“Estamos aqui para mostrar que as coisas não podem se repetir”, sustenta promotora do caso Kiss

Lúcia Helena Callegari relatou que o processo é o mais difícil da carreira dela

Foto: Ricardo Giusti/CP

A promotora Lúcia Helena Callegari, representante do Ministério Público, apontou, na tarde desta quinta-feira, na fase de debates do julgamento do caso da boate Kiss, que os jurados terão uma missão muito importante sobre o processo. “Os senhores estão aqui para mostrar ao mundo que as coisas não podem se repetir. Os senhores têm mais do que a missão de julgar. Nós estamos aqui para que as coisas não se repitam”, afirmou.

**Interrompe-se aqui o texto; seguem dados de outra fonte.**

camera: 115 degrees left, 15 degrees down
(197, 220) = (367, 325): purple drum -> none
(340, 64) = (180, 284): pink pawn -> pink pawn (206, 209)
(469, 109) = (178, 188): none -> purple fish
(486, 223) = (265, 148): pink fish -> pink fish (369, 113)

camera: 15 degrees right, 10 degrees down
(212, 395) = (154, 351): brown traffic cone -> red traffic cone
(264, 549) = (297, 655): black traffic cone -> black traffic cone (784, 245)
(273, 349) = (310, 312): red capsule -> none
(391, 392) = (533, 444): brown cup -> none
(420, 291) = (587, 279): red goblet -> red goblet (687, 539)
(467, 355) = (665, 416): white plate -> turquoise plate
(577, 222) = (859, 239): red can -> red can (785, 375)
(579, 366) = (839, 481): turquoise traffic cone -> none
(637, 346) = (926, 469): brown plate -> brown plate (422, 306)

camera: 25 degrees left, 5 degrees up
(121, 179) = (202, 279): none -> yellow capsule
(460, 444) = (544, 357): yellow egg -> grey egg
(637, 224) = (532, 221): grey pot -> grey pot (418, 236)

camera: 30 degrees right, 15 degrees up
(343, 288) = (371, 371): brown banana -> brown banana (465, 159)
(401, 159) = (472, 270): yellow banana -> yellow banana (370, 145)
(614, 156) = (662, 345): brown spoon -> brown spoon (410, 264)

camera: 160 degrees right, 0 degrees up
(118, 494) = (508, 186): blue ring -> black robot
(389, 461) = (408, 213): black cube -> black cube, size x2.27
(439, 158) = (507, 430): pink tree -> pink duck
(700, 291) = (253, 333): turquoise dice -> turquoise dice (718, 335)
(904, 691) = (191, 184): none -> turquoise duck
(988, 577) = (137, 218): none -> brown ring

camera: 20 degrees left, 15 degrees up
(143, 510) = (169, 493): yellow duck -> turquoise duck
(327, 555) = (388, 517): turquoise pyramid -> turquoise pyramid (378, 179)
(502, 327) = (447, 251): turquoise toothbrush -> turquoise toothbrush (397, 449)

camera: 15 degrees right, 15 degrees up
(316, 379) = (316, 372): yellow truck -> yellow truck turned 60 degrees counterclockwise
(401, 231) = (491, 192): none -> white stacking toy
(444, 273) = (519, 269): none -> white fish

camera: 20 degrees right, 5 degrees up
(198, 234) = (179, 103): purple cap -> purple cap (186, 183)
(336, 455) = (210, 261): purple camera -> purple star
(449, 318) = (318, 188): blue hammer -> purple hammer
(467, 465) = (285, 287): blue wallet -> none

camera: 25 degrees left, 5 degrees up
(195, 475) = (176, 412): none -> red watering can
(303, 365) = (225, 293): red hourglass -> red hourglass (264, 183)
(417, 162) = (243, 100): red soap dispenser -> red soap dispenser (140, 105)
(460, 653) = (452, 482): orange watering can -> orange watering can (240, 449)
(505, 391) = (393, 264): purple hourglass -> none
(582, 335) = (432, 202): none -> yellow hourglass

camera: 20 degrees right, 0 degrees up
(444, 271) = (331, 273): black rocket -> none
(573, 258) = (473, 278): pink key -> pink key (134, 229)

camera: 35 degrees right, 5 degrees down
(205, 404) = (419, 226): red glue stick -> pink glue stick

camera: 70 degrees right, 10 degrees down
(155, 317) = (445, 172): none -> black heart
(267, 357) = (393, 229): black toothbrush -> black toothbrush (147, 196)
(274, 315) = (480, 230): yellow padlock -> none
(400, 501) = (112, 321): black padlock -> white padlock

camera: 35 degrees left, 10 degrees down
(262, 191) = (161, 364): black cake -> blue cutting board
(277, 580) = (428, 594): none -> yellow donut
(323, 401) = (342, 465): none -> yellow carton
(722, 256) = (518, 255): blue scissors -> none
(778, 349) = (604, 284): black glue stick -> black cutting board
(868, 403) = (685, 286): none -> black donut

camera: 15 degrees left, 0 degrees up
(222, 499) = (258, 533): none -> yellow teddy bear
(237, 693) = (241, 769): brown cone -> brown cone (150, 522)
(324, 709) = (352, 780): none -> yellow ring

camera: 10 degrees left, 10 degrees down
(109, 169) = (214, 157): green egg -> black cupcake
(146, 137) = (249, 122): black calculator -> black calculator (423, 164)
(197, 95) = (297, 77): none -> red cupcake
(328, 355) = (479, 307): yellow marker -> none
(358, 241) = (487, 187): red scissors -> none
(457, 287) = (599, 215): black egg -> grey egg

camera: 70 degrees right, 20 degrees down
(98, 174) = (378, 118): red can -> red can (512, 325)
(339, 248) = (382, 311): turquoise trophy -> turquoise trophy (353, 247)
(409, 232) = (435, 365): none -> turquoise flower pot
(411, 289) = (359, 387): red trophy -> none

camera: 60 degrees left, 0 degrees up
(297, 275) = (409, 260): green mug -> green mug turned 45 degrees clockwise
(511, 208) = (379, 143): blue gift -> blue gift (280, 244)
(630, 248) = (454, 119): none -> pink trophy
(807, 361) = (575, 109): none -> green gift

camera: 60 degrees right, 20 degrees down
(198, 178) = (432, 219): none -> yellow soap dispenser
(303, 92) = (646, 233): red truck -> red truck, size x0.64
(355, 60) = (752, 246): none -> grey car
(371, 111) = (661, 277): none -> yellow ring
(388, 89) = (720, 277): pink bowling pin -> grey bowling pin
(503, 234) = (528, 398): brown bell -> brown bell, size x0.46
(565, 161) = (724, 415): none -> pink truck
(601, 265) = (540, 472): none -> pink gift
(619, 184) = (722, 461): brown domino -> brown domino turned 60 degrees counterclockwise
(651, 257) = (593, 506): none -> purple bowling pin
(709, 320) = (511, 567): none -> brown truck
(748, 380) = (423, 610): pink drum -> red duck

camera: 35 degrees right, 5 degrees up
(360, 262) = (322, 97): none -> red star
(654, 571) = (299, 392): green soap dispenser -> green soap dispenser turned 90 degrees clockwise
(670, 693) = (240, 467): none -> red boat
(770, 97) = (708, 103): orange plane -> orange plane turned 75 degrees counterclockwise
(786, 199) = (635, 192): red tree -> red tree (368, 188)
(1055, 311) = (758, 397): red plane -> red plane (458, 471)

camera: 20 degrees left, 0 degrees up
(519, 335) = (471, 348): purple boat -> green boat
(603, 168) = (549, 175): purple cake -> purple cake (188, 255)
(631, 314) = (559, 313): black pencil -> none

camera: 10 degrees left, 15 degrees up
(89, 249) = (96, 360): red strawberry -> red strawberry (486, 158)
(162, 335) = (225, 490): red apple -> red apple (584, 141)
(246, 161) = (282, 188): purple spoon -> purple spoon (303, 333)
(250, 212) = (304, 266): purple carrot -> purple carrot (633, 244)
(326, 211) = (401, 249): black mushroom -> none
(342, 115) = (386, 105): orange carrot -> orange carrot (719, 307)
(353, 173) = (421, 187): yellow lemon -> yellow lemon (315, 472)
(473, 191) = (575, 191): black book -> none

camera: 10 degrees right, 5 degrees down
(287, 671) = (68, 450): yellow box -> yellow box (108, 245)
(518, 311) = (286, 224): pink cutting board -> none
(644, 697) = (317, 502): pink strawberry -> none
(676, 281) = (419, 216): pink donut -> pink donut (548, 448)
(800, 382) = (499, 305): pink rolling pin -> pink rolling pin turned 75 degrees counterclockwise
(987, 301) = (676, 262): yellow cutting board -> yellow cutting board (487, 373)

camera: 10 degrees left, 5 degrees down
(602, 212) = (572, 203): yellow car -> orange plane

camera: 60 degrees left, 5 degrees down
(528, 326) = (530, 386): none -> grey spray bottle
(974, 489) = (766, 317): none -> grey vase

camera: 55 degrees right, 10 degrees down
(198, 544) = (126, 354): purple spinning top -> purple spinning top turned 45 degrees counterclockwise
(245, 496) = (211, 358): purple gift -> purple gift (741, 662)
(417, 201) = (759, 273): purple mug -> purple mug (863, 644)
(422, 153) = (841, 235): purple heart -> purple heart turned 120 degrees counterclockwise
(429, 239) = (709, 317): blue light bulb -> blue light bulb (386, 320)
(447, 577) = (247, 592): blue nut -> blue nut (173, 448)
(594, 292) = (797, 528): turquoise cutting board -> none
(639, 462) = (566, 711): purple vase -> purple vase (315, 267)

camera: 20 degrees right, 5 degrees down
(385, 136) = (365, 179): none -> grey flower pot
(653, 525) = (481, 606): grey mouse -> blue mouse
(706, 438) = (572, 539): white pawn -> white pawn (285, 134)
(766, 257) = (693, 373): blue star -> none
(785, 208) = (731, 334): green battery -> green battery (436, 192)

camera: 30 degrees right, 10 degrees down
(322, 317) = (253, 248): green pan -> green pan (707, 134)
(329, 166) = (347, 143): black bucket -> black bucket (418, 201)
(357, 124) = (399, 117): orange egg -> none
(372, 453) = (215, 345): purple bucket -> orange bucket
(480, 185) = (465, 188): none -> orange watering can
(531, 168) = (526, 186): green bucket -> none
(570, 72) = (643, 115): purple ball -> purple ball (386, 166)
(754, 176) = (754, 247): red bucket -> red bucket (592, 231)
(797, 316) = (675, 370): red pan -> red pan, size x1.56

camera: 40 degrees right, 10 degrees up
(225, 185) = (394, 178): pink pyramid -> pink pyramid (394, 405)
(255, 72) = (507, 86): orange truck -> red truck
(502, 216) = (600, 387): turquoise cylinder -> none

Segundo a promotora, esse processo é o mais difícil da carreira dela, não pelo tamanho e nem pela duração. “O tamanho a gente supera. É por começar a ler e chorar em cada página, pela dor que cada depoimento carrega. Meu coração agora é um pouco de Santa Maria”, disse. Ela ainda relembrou o depoimento do empresário e ex-produtor Alexandre Marques, que admitiu a possibilidade de uso, ainda hoje, de artefato pirotécnico em eventos e festas, embora não trabalhe mais no setor. “Centenas de pessoas morreram e se feriram em vão?”, questionou a promotora. Lúcia Helena salientou que ouvir isso durante o julgamento “doeu”.

Ao fazer uso de uma lousa, a promotora escreveu o nome de cada réu e, ao lado, a relação deles com a tragédia. “Nós temos quatro pessoas para julgar e cada uma delas tem uma história”, disse. Ela criticou o fato de o ex-vocalista da Gurizada Fandangueira, Marcelo dos Santos, ter usado o artefato pirotécnico e ter alcançado a altura suficiente para causar o início do fogo. “O que mais me choca é que nunca houve a intenção de avisar ninguém”, lamentou.

Sobre Luciano Bonilha, produtor do grupo musical, ela chamou a atenção pelo crachá dele não ter nenhum “chamuscado” após o incêndio. A promotora ainda destacou, com o uso de vídeo que mostra Marcelo largando o microfone no chão após o início do incêndio, que segundo o depoimento de funcionários do supermercado que existe em frente à boate, os músicos da Gurizada Fandangueira foram os primeiros a sair do local.

A promotora ainda apresentou materiais de divulgação da Gurizada Fandangueira e reforçou que, entre os textos, diziam que o diferencial do grupo era o uso de efeitos e pirotecnia nos shows. Lúcia também apresentou a nota de compra da espuma que pegou fogo e um vídeo com o depoimento do funcionário da loja onde o músico da banda comprou o artefato pirotécnico. “Sempre se acreditou na sorte. Quando se acredita na sorte, se assume o risco de matar”, disse.

Lúcia ainda falou sobre o depoimento de Elissandro Spohr, o primeiro réu a falar no julgamento, observando que ele não chorou pela morte das vítimas, mas pelo que aconteceu à boate Kiss, que o acusado dizia ser “sua”. Ela ainda chamou o também ex-sócio da casa noturna, Mauro Hoffmann, de insensível após citar depoimentos relatando que ele virou as costas quando viu as pessoas serem arrastadas para fora do estabelecimento na noite da tragédia.

“Estamos com a dor das 242 almas. Nós estamos aqui para fazer uma história que pode ser positiva ou negativa. Estamos aqui para dizer se nós aprovamos ou não aquela conduta. Hoje se nós absolvermos ou entendermos que não se assume o risco, nós estaremos dizendo para a sociedade ‘continuem!'”, destacou. “Façam aquilo o que os senhores deveriam fazer para os seus filhos”, encerrou.